したがって,被控訴人において,本件期限の利益喪失条項を盾に,控訴人が既に期限の利益を喪失していたことを前提に,卒然として,それ以後の本件各支払につき,利息制限法所定の制限利息としてではなく,同法で許容される範囲の損害金として受領し得るものであったと主張し,その損害金計算をした残額を元本に充当するというのは,本件消費貸借契約の被控訴人である控訴人N及びその保証人である控訴人Iの期待を著しく裏切る一方的な措置であって,信義則に反し,その権利を濫用するものとして,許されないというべきである。

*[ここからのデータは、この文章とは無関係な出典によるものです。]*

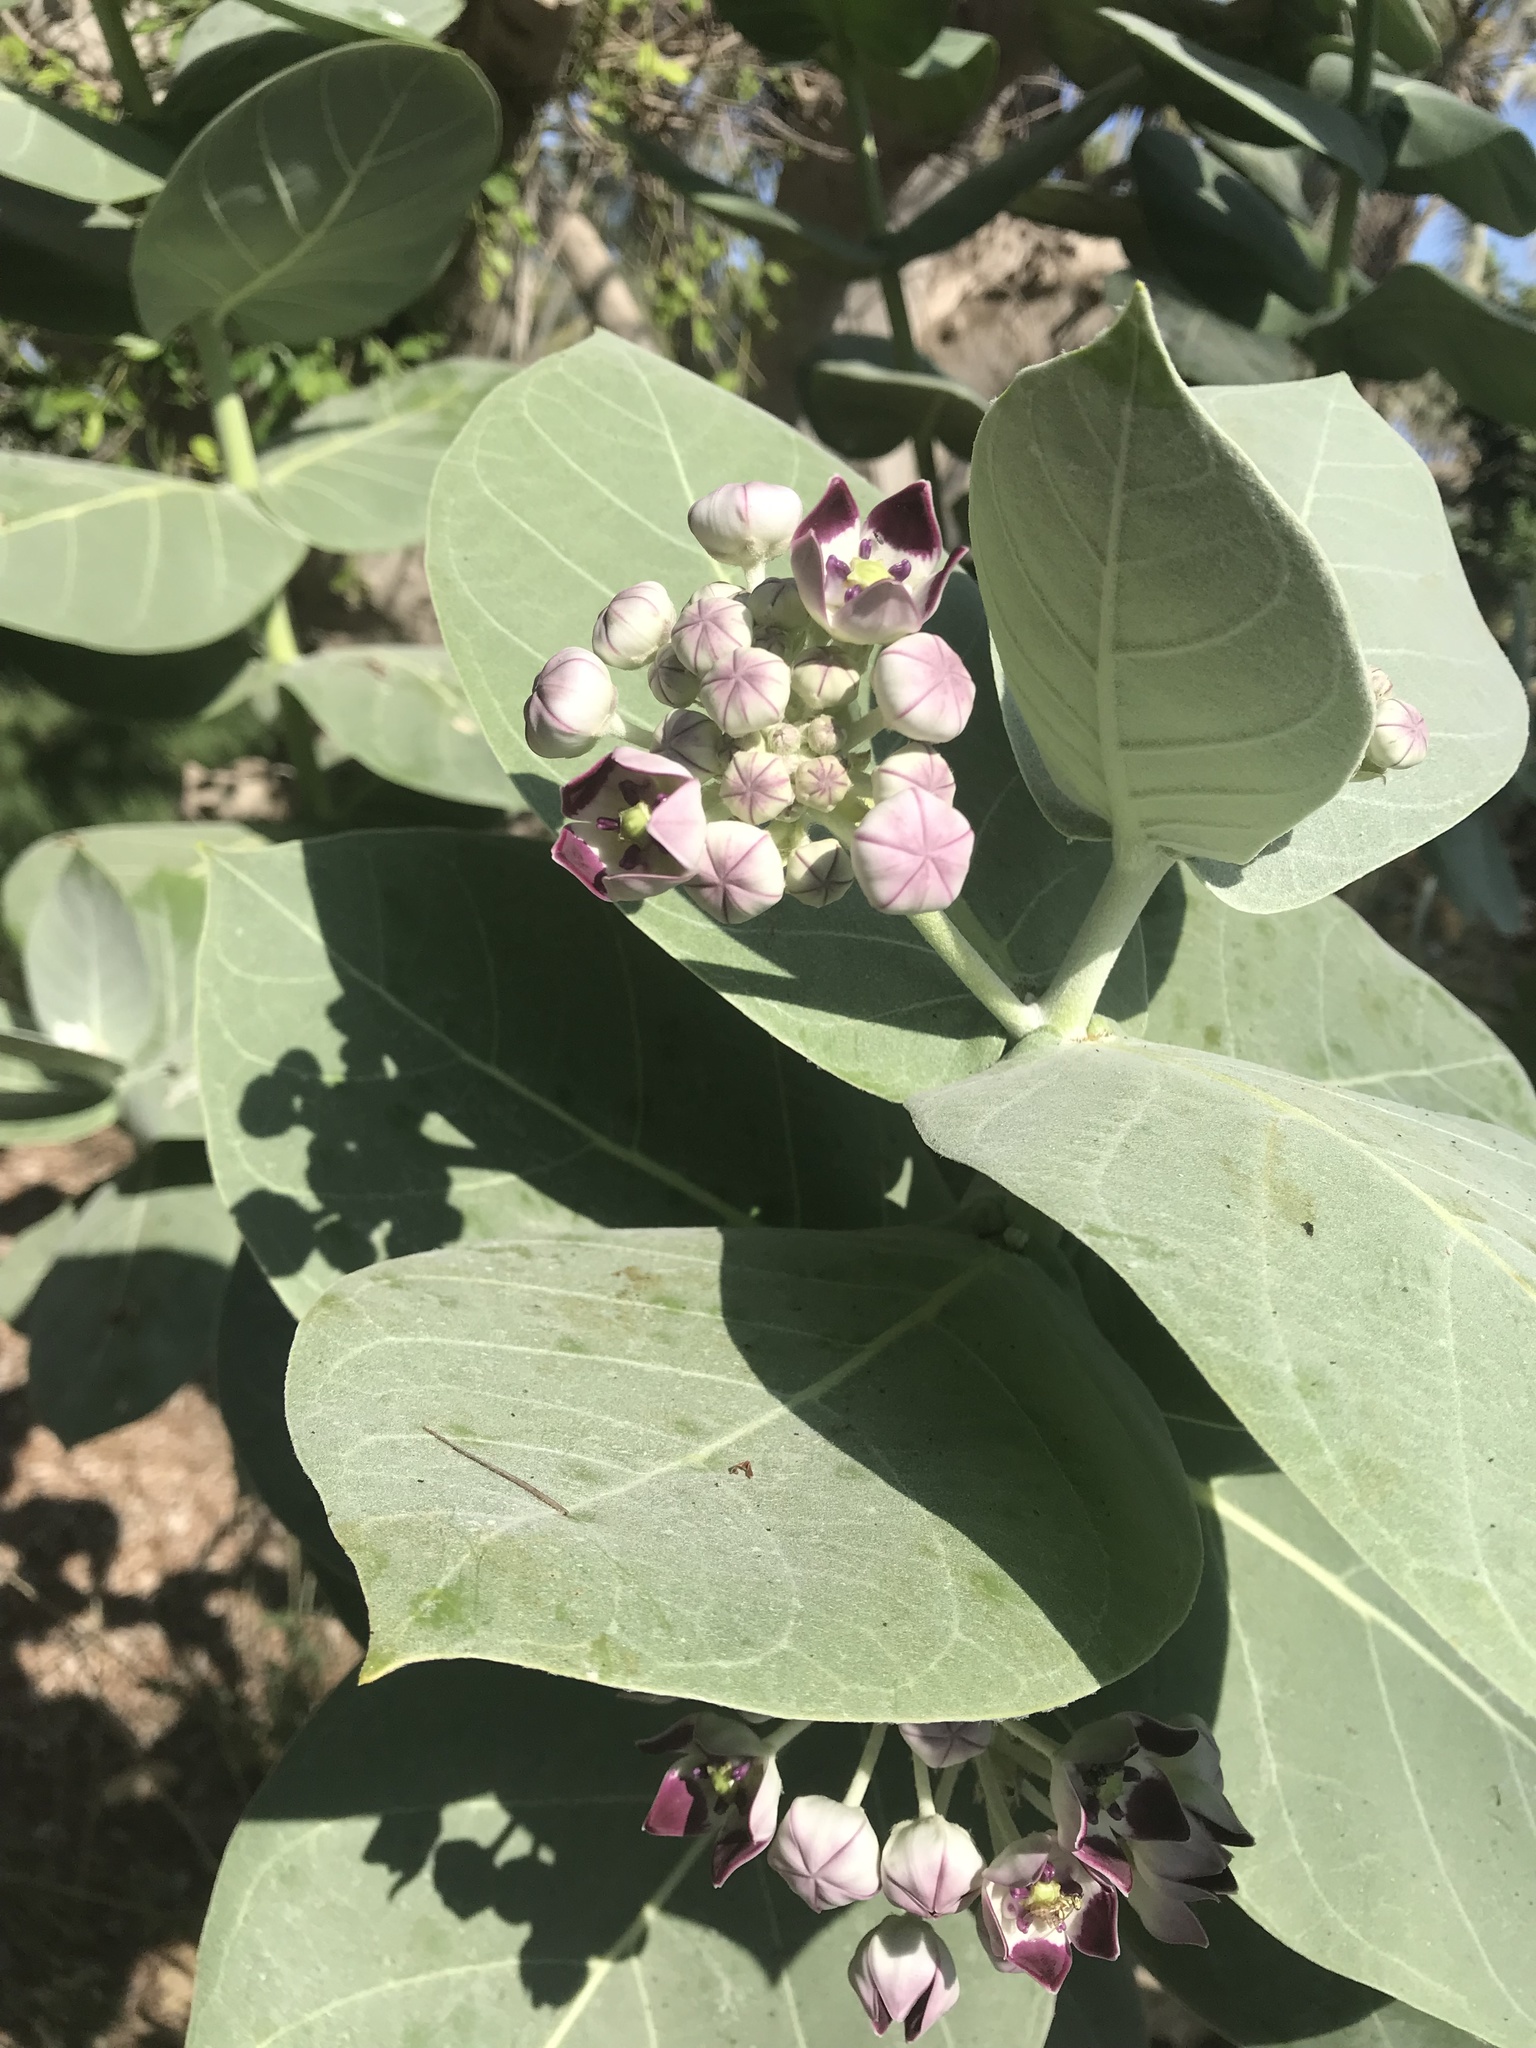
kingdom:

なお,この点については以下の事情を考慮すべきである。
① 被控訴人は,期限の利益喪失特約にもかかわらず,未だ期限の利益を喪失させずに分割金を受領して元本の利用を継続させることと,実際に期限の利益を喪失させて,残元金を一括請求して元本の利用を解消させている場合を選択し得る立場にあったこと
② 被控訴人からそれまでに控訴人Nへ一括請求を求めた形跡がなく,その後も分割金の支払を求めていたこと
③ 連帯保証人である控訴人Iへ一括請求を求めた形跡もないこと
④ 控訴人Nも期限の利益を喪失したという認識ではなく,約3年間にわたって約定の分割金の記載された償還表の金額とおりを支払ってきたこと
⑤ 被控訴人の顧客の殆どは,定期的に定額の収入があるサラリーマンと違って,収入の金額及び日時の一定しない零細事業者であって,60回という返済期間の中では,必ず多少の遅れは生じ得るのである。しかし被控訴人は当初から顧客が,一定期日での返済が厳守できる可能性が乏しいことを認識しつつ,毎月一定の返済期日と,期限の利益喪失特約とを厳格に設定して,後日損害金の名目で高利をとるために,多少の遅れを認容していると考えられること
⑥ 現実に被控訴人の殆どの顧客は,60回という長期の返済期間の中で,早期の段階で1日から数日遅れるが,その後も分割金の返済を続けていること
⑦ 被控訴人は平成15年8月11日までに多数回にわたって,多額の超過利息を受領している(本件第1貸付についても同様である。)。にも関わらずわずか1回,3日遅れただけで遅滞したとして損害金を発生させるのは,著しく公平に反すること
⑧ 更に,わずか1回,1日ないし数日の遅れによって期限の利益喪失の効果を認めてしまうと,債務者にもたらされる不利益は,事業の倒産や保証人への取立てと,著しく重大かつ過酷で,そのもたらす弊害が大きいこと
第3証拠関係
証拠関係は,本件記録中の証拠関係目録記載のとおりであるから,これを引用する。
第4当裁判所の判断
1 利息制限法1条1項所定の利率を超える利息の契約をした場合,債務者は,同条項所定の利率を超える利息の支払をする義務を負うことはないから,当該金銭消費貸借契約において,各弁済期に約定の分割返済金及び利息の支払を怠った場合は期限の利益を喪失する旨の合意がされていても,債務者が分割返済金と同条項所定の利率による利息を支払えば,期限の利益を喪失することはないものと解される。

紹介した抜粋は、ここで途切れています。